P5: Convolutional Neural Networks: Key Concepts and Calculations

Understanding Convolutional Neural Networks (CNNs)
- CNNs consist of several layers including convolutional layers, activation functions, and pooling layers.
- The design and implementation of CNNs involve understanding parameters such as kernel size, strides, and padding.
Convolutional Layers
- Each convolution layer applies a series of filters (or kernels) to an input tensor.
- Kernel Size: Typically represented as $K \times K \times C$, where $K$ is the height/width of the kernel and $C$ is the number of channels.
- Example: For a filter size of $3 \times 3$ and $3$ channels, the total number of parameters is $3 \times 3 \times 3 + 1$ (including bias).
- The output feature map is generated by multiplying the input tensor segment with the kernel weights, adding the bias, and applying an activation function.
Weights and Biases
- The total learnable parameters in the convolutional layer are calculated as:
  \text{Total Learnable Parameters} = K \times K \times C_N + 1
- Where $C_N$ is the number of filters (kernels).
Activation Functions
- After convolution operations, an activation function (commonly ReLU) is applied to introduce non-linearity into the model.
- ReLU is defined as $f(x) = \max(0, x)$.
Pooling Layers
- The pooling operation helps reduce dimensionality and maintain computational efficiency.
- Common types: Max Pooling and Average Pooling.
- Max Pooling: Selects the maximum value from a segment of the feature map.
- Parameters:
- Max pooling size can be defined (e.g., $2 \times 2$) with a specified stride (movement of the window over the feature map).
Understanding Pooling Operations
- Pooling Operation Characteristics:
- No weights are involved; it's strictly a selection operation (maximum or average).

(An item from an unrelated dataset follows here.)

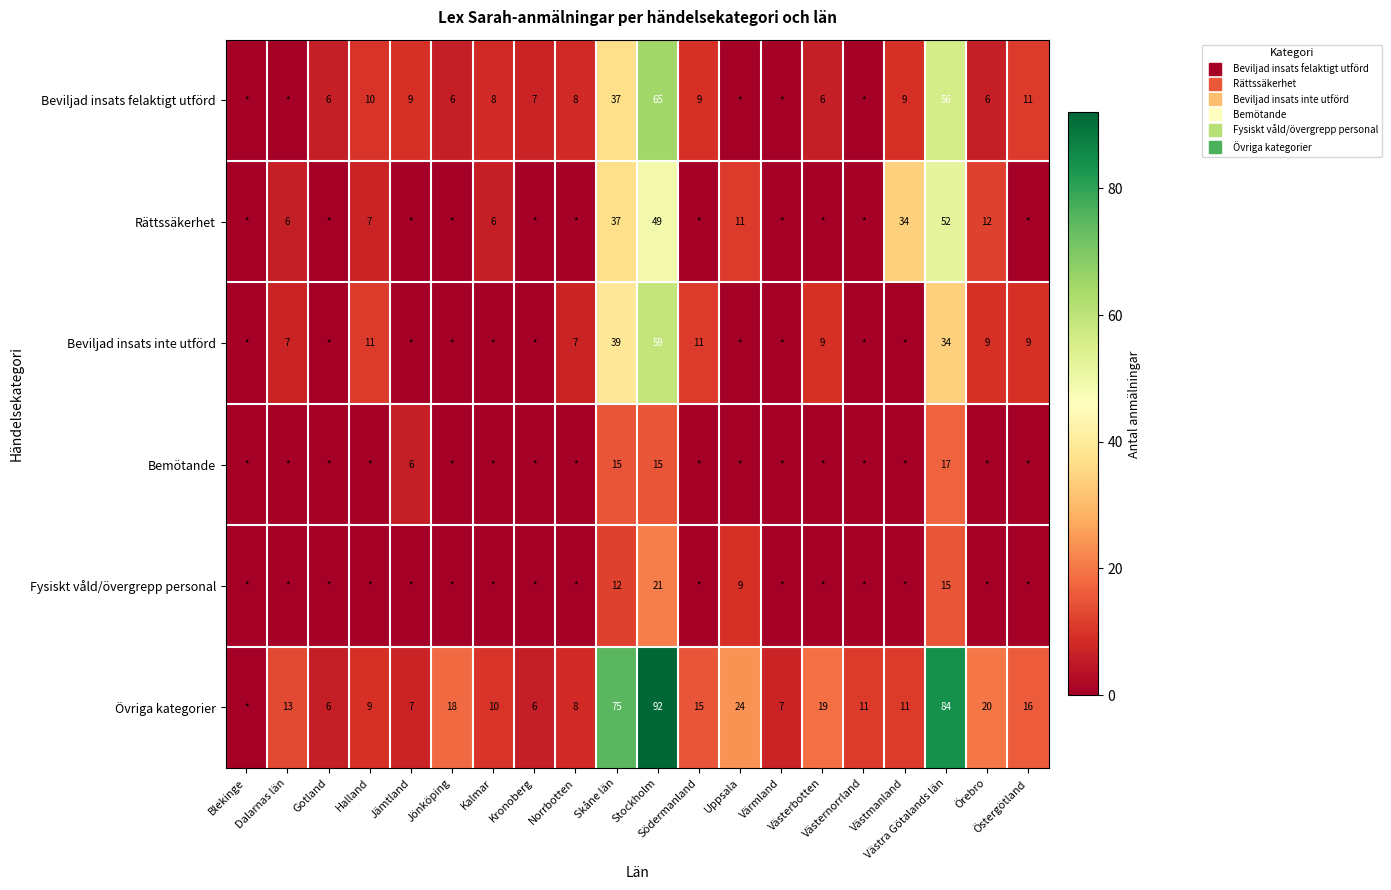

Is it true that Beviljad insats inte utförd equals -27 at Uppsala?

False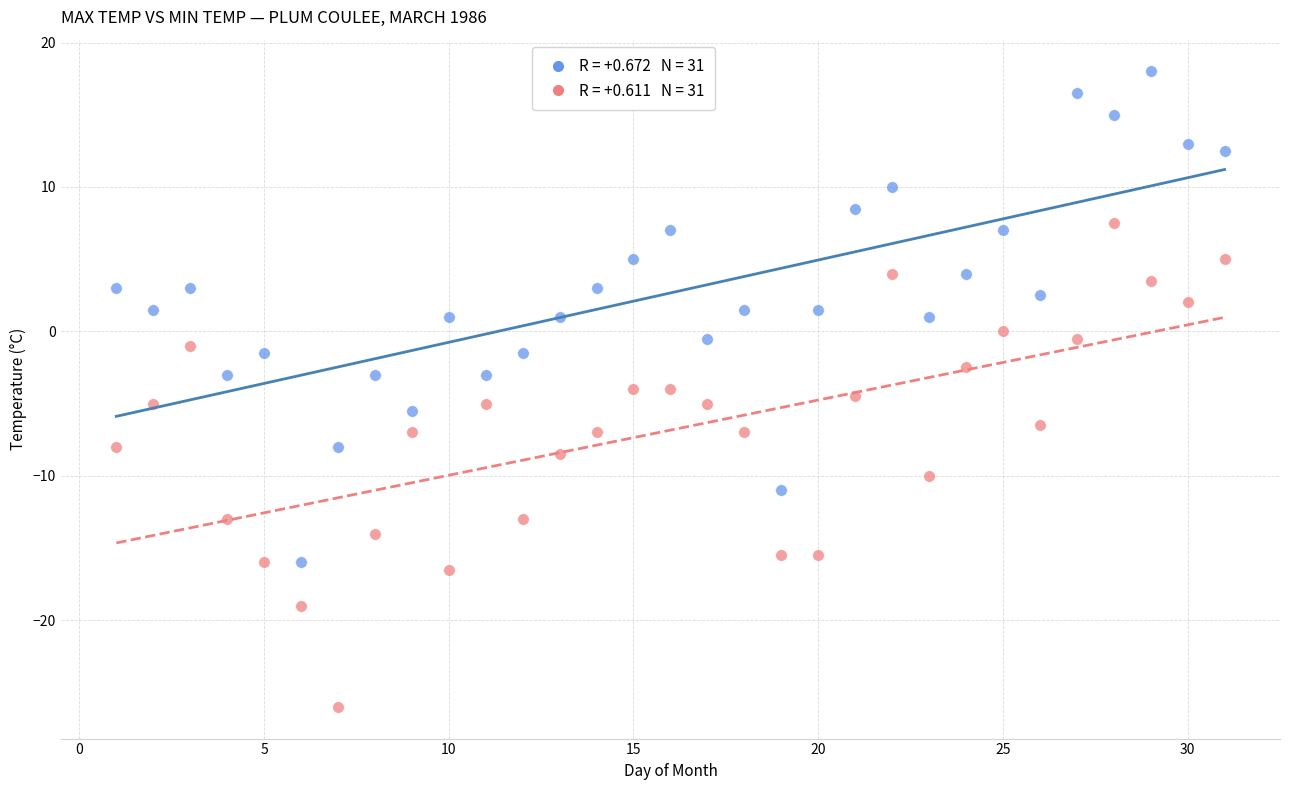

Across all data points, what is the range of Y values (max minus min)?

44.0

- Pooling layers maintain the depth but reduce the spatial dimensions (height and width).
- Dimensionality reduction helps mitigate issues like local variance caused by image distortions.
Flattening and Fully Connected Layers
- After pooling, the output is flattened to create a single vector input into a fully connected layer.
- Fully Connected Layer connects every neuron in one layer to every neuron in the next, allowing complex interactions between features.
- The output from the fully connected layer serves as the final probabilities for class predictions.
Calculating Feature Map Size
- When applying convolution:
  \text{Output Size} = \left(\frac{W + 2P - F}{S} + 1\right)
- Where:
  - $W$ = Input size (width/height)
  - $P$ = Padding
  - $F$ = Filter size
  - $S$ = Stride
Sample Calculation
- For an input of $25 \times 25$ with a $3 \times 3$ filter, stride $1$, and padding $1$:
  \text{Output Size} = \frac{25 + 2 \times 1 - 3}{1} + 1 = 25
- Applying multiple filters will change the depth depending on the number of filters used.
Summary of Learnable Parameters in CNNs
- Important to remember the learned parameters from each convolution and fully connected layer:
- Example Parameters include:
  - First Layer: $3 \times 3 \times 10 + 10$
  - Second Layer: $3 \times 3 \times 15 + 15$
Downsampling
- Pooling operations can also be referred to as downsampling due to their nature of reducing feature dimensions while preserving important characteristics of the input data.